ÉTRANGES PUZZLES. Il a suffi à Marc Pataut d'une vingtaine de visites, entre octobre 2003 et février 2006, pour immortaliser les jeunes de l'Unité de soins institutionnelle pour adolescents (USIPA) de l'hôpital Esquirol, à Limoges (1). D'abord invité au sein de la structure pour enseigner les rudiments de son art à quelques patients dans le cadre de « Culture à l'hôpital », le photographe a proposé à ces adolescents - dont beaucoup souffrent de troubles alimentaires - de choisir leurs moments, leurs objets, leurs cadres pour montrer leur quotidien.
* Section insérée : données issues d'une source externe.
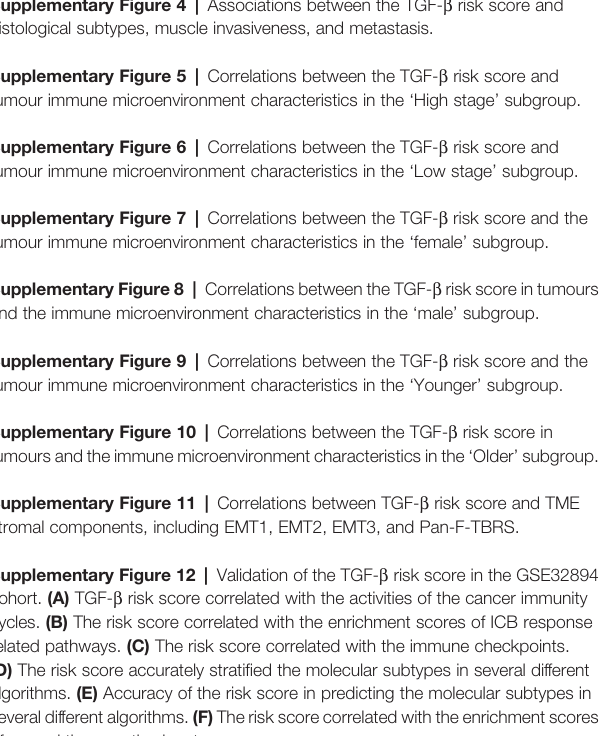
Supplementary Figure 4 | Associations between the TGF- b risk score and histological subtypes, muscle invasiveness, and metastasis. Supplementary Figure 5 | Correlations between the TGF- b risk score and tumour immune microenvironment characteristics in the ‘ High stage ’ subgroup. Supplementary Figure 6 | Correlations between the TGF- b risk score and tumour immune microenvironment characteristics in the ‘ Low stage ’ subgroup. Supplementary Figure 7 | Correlations between the TGF- b risk score and the tumour immune microenvironment characteristics in the ‘ female ’ subgroup. Supplementary Figure 8 | Correlations between the TGF- b risk score in tumours and the immune microenvironment characteristics in the ‘ male ’ subgroup. Supplementary Figure 9 | Correlations between the TGF- b risk score and the tumour immune microenvironment characteristics in the ‘ Younger ’ subgroup. Supplementary Figure 10 | Correlations between the TGF- b risk score in tumours and the immune microenvironment characteristics in the ‘ Older ’ subgroup. Supplementary Figure 11 | Correlations between TGF- b risk score and TME stromal components, including EMT1, EMT2, EMT3, and Pan-F-TBRS. Supplementary Figure 12 | Validation of the TGF- b risk score in the GSE32894 cohort. (A) TGF- b risk score correlated with the activities of the cancer immunity cycles. (B) The risk score correlated with the enrichment scores of ICB response related pathways. (C) The risk score correlated with the immune checkpoints. (D) The risk score accurately strati fi ed the molecular subtypes in several different algorithms. (E) Accuracy of the risk score in predicting the molecular subtypes in several different algorithms. (F) Therisk scorecorrelated withthe enrichment scores of several therapeutic signatures. Supplementary Figure 13 | Validation of the TGF- b risk score in the GSE48075 cohort. (A) TGF- b risk score correlated with the activities of the cancer immunity cycles. (B) The risk score correlated with the enrichment scores of ICB response related pathways. (C) The risk score correlated with the immune checkpoints. (D) The risk score accurately strati fi ed the molecular subtypes in several different algorithms. (E) Accuracy of the risk score in predicting the molecular subtypes in several different algorithms. (F) Therisk scorecorrelated withthe enrichment scores of several therapeutic signatures. Supplementary Figure 14 | Associations between the TGF- b risk score and therapeutic response of immunotherapy in three cohorts. Supplementary Table 1 | TGF- b genes and detailed information of four BLCA cohorts applied in our analysis. Supplementary Table 2 | Sixty differentially expressed TGF- b genes between BLCA and normal tissues. Supplementary Table 3 | (A) Coef fi cients of 5 optimal candidate genes included in the TGF- b risk score with univariate Cox regression analysis. (B) Coef fi cients of 5 optimal candidate genes included in the TGF- b risk score algorithm. Supplementary Table 4 | Correlations between the risk score and the in fi ltration levels of TIICs in six independent algorithms. Supplementary Table 5 | Correlations between the risk score and immune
Au contraire des psychiatres, Marc Pataut observe sans juger, sans analyser, sans soigner. L'enjeu n'est pas clinique, mais esthétique. Les patients se prennent au jeu. Au total, ils réalisent près de 9 000 clichés : des portraits et autoportraits, une main, un dos, des paysages, des natures mortes, etc. Des photographies accrochées au mur de l'unité, puis commentées. Elles sont ensuite découpées, recadrées, rafistolées, pour trouver leur place dans un ouvrage de près de 150 pages, qui regroupe ces étranges puzzles. Pour ces jeunes anorexiques, le travail sur le corps et l'image est extrêmement délicat. Ici, ces « champions » de la maîtrise regardent, se regardent, se donnent à voir... On voit une pompe à nutrition, des automutilations, mais aussi le jardin, le ciel, les oiseaux, des sourires. Dans Toujours ou jamais, on perçoit également que les visages en gros plans, contemplatifs et en noir et blanc, ont été captés par Marc Pataut. Cette formidable galerie de regards est suivie d'un long texte sous forme de journal, qui témoigne des liens tissés entre l'artiste et les adolescents.
Toujours ou jamais - Marc Pataut - Ed. LienArt - 39 €
(1) Depuis 2006, l'USIPA n'existe plus. Lui a succédé l'unité Bellevue qui accueille 21 jeunes en hospitalisation complète.